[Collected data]
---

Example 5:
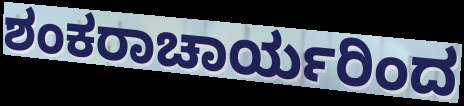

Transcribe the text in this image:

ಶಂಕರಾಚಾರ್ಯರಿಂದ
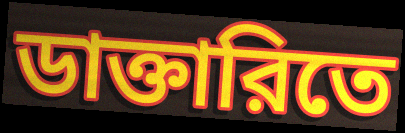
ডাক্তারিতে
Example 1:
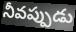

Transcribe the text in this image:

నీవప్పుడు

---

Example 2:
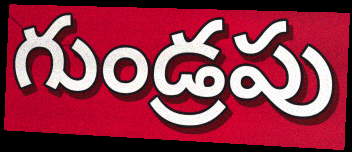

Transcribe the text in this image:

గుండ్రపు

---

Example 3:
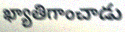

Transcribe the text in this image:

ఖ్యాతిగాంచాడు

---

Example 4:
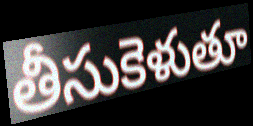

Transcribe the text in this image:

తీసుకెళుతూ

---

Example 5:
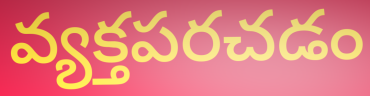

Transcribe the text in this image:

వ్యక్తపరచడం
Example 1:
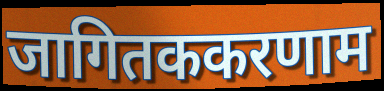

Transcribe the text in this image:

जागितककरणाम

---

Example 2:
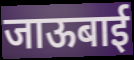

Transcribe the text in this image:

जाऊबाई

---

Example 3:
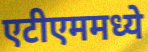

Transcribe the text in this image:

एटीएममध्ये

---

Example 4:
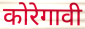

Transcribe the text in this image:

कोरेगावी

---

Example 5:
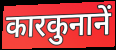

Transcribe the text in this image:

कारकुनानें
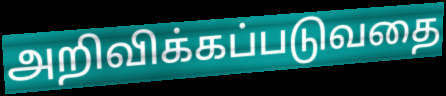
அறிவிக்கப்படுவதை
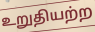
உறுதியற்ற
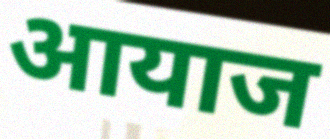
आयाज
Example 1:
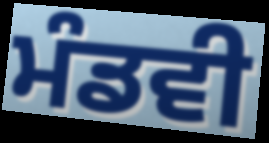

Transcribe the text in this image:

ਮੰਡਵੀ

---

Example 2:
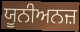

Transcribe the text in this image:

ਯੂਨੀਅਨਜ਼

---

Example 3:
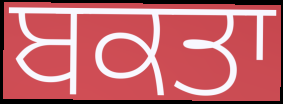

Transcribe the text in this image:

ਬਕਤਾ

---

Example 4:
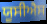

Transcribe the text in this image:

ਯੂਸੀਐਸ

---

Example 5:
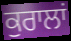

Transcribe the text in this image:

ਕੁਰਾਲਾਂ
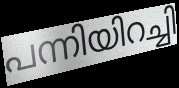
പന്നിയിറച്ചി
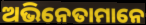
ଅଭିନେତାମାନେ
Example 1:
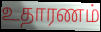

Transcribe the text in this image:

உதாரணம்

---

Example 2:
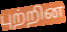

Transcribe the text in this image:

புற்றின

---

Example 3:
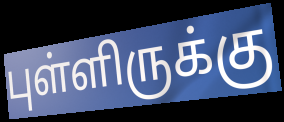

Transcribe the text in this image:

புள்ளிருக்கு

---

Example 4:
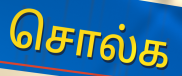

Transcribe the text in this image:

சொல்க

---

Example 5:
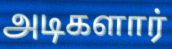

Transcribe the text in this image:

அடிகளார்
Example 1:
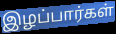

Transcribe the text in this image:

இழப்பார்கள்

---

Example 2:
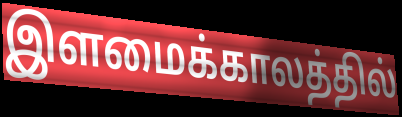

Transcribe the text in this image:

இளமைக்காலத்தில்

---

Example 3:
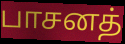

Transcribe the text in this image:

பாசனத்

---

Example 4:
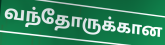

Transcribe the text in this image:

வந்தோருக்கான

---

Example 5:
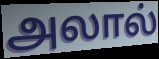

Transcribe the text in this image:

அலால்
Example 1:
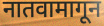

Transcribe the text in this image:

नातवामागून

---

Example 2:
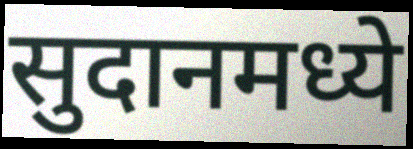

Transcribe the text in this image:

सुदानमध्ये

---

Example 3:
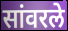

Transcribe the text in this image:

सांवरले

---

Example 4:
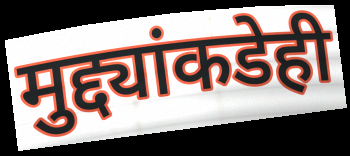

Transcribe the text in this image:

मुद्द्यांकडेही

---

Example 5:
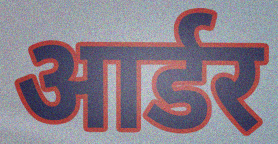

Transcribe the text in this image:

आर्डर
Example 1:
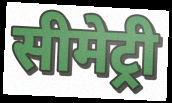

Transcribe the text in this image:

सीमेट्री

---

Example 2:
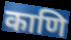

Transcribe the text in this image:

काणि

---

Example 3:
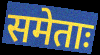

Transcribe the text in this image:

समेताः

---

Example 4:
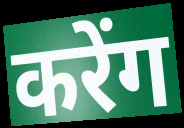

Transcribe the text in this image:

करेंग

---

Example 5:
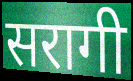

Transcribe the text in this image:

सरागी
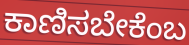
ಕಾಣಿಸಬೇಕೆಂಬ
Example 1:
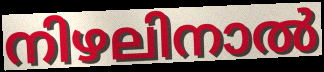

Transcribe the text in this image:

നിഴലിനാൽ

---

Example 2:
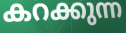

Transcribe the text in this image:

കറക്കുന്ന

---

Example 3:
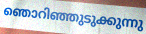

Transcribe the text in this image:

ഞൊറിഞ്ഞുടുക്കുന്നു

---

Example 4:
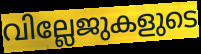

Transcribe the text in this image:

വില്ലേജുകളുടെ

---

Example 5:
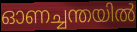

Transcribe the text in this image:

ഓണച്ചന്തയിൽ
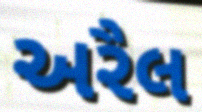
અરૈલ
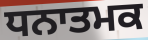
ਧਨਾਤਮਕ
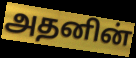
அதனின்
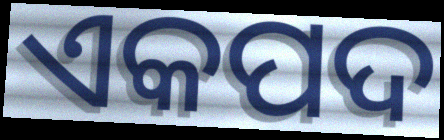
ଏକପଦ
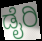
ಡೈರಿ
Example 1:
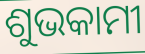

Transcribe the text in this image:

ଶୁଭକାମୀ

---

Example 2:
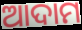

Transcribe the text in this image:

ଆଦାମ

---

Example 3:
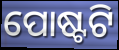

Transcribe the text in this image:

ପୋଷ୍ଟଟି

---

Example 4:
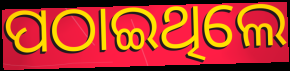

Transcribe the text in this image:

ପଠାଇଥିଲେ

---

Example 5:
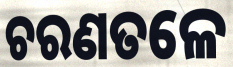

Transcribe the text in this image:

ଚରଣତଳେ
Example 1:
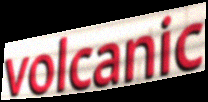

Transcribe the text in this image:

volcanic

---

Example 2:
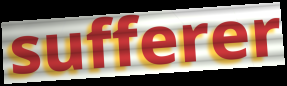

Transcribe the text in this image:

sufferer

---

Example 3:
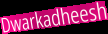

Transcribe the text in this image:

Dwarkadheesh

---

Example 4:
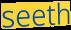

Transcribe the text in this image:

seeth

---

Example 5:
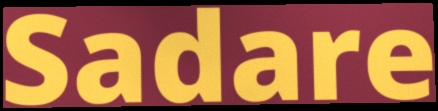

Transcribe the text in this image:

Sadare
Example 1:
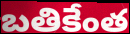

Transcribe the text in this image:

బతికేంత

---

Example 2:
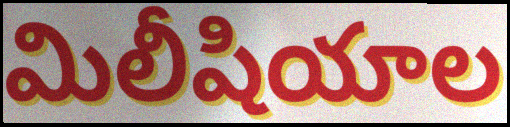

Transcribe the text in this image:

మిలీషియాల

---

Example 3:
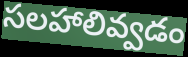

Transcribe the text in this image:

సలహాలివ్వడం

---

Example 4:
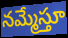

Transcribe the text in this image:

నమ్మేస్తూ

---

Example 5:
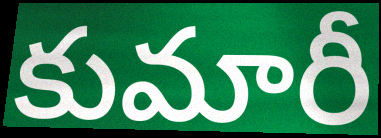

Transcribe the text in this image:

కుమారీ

• YOUR ASSIGNMENT: None of the pictures should appear; repeat the records exactly otherwise.

• COMPLETED TASK:
---

Example 5:

Transcribe the text in this image:

ಶಂಕರಾಚಾರ್ಯರಿಂದ
ডাক্তারিতে
Example 1:

Transcribe the text in this image:

నీవప్పుడు

---

Example 2:

Transcribe the text in this image:

గుండ్రపు

---

Example 3:

Transcribe the text in this image:

ఖ్యాతిగాంచాడు

---

Example 4:

Transcribe the text in this image:

తీసుకెళుతూ

---

Example 5:

Transcribe the text in this image:

వ్యక్తపరచడం
Example 1:

Transcribe the text in this image:

जागितककरणाम

---

Example 2:

Transcribe the text in this image:

जाऊबाई

---

Example 3:

Transcribe the text in this image:

एटीएममध्ये

---

Example 4:

Transcribe the text in this image:

कोरेगावी

---

Example 5:

Transcribe the text in this image:

कारकुनानें
அறிவிக்கப்படுவதை
உறுதியற்ற
आयाज
Example 1:

Transcribe the text in this image:

ਮੰਡਵੀ

---

Example 2:

Transcribe the text in this image:

ਯੂਨੀਅਨਜ਼

---

Example 3:

Transcribe the text in this image:

ਬਕਤਾ

---

Example 4:

Transcribe the text in this image:

ਯੂਸੀਐਸ

---

Example 5:

Transcribe the text in this image:

ਕੁਰਾਲਾਂ
പന്നിയിറച്ചി
ଅଭିନେତାମାନେ
Example 1:

Transcribe the text in this image:

உதாரணம்

---

Example 2:

Transcribe the text in this image:

புற்றின

---

Example 3:

Transcribe the text in this image:

புள்ளிருக்கு

---

Example 4:

Transcribe the text in this image:

சொல்க

---

Example 5:

Transcribe the text in this image:

அடிகளார்
Example 1:

Transcribe the text in this image:

இழப்பார்கள்

---

Example 2:

Transcribe the text in this image:

இளமைக்காலத்தில்

---

Example 3:

Transcribe the text in this image:

பாசனத்

---

Example 4:

Transcribe the text in this image:

வந்தோருக்கான

---

Example 5:

Transcribe the text in this image:

அலால்
Example 1:

Transcribe the text in this image:

नातवामागून

---

Example 2:

Transcribe the text in this image:

सुदानमध्ये

---

Example 3:

Transcribe the text in this image:

सांवरले

---

Example 4:

Transcribe the text in this image:

मुद्द्यांकडेही

---

Example 5:

Transcribe the text in this image:

आर्डर
Example 1:

Transcribe the text in this image:

सीमेट्री

---

Example 2:

Transcribe the text in this image:

काणि

---

Example 3:

Transcribe the text in this image:

समेताः

---

Example 4:

Transcribe the text in this image:

करेंग

---

Example 5:

Transcribe the text in this image:

सरागी
ಕಾಣಿಸಬೇಕೆಂಬ
Example 1:

Transcribe the text in this image:

നിഴലിനാൽ

---

Example 2:

Transcribe the text in this image:

കറക്കുന്ന

---

Example 3:

Transcribe the text in this image:

ഞൊറിഞ്ഞുടുക്കുന്നു

---

Example 4:

Transcribe the text in this image:

വില്ലേജുകളുടെ

---

Example 5:

Transcribe the text in this image:

ഓണച്ചന്തയിൽ
અરૈલ
ਧਨਾਤਮਕ
அதனின்
ଏକପଦ
ಡೈರಿ
Example 1:

Transcribe the text in this image:

ଶୁଭକାମୀ

---

Example 2:

Transcribe the text in this image:

ଆଦାମ

---

Example 3:

Transcribe the text in this image:

ପୋଷ୍ଟଟି

---

Example 4:

Transcribe the text in this image:

ପଠାଇଥିଲେ

---

Example 5:

Transcribe the text in this image:

ଚରଣତଳେ
Example 1:

Transcribe the text in this image:

volcanic

---

Example 2:

Transcribe the text in this image:

sufferer

---

Example 3:

Transcribe the text in this image:

Dwarkadheesh

---

Example 4:

Transcribe the text in this image:

seeth

---

Example 5:

Transcribe the text in this image:

Sadare
Example 1:

Transcribe the text in this image:

బతికేంత

---

Example 2:

Transcribe the text in this image:

మిలీషియాల

---

Example 3:

Transcribe the text in this image:

సలహాలివ్వడం

---

Example 4:

Transcribe the text in this image:

నమ్మేస్తూ

---

Example 5:

Transcribe the text in this image:

కుమారీ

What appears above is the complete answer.